## WORK TASK
The answer should contain every record below, output exactly.
--- --- ---
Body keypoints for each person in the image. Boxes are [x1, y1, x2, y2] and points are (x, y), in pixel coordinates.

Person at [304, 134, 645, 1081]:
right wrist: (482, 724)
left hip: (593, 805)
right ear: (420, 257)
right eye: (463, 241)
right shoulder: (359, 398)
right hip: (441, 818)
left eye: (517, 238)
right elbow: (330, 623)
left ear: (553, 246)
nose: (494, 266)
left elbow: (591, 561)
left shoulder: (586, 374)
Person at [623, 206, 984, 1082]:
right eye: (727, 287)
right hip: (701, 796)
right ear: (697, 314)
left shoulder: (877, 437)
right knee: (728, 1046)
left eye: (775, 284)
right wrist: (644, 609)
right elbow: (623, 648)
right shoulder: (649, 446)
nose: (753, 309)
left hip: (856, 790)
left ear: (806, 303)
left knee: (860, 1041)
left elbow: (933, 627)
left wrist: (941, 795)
--- --- ---
## YOUR SOLUTION
Body keypoints for each person in the image. Boxes are [x1, y1, x2, y2] and points are (x, y), in pixel coordinates.

Person at [304, 134, 645, 1081]:
right wrist: (482, 724)
left hip: (593, 805)
right ear: (420, 257)
right eye: (463, 241)
right shoulder: (359, 398)
right hip: (441, 818)
left eye: (517, 238)
right elbow: (330, 623)
left ear: (553, 246)
nose: (494, 266)
left elbow: (591, 561)
left shoulder: (586, 374)
Person at [623, 206, 984, 1082]:
right eye: (727, 287)
right hip: (701, 796)
right ear: (697, 314)
left shoulder: (877, 437)
right knee: (728, 1046)
left eye: (775, 284)
right wrist: (644, 609)
right elbow: (623, 648)
right shoulder: (649, 446)
nose: (753, 309)
left hip: (856, 790)
left ear: (806, 303)
left knee: (860, 1041)
left elbow: (933, 627)
left wrist: (941, 795)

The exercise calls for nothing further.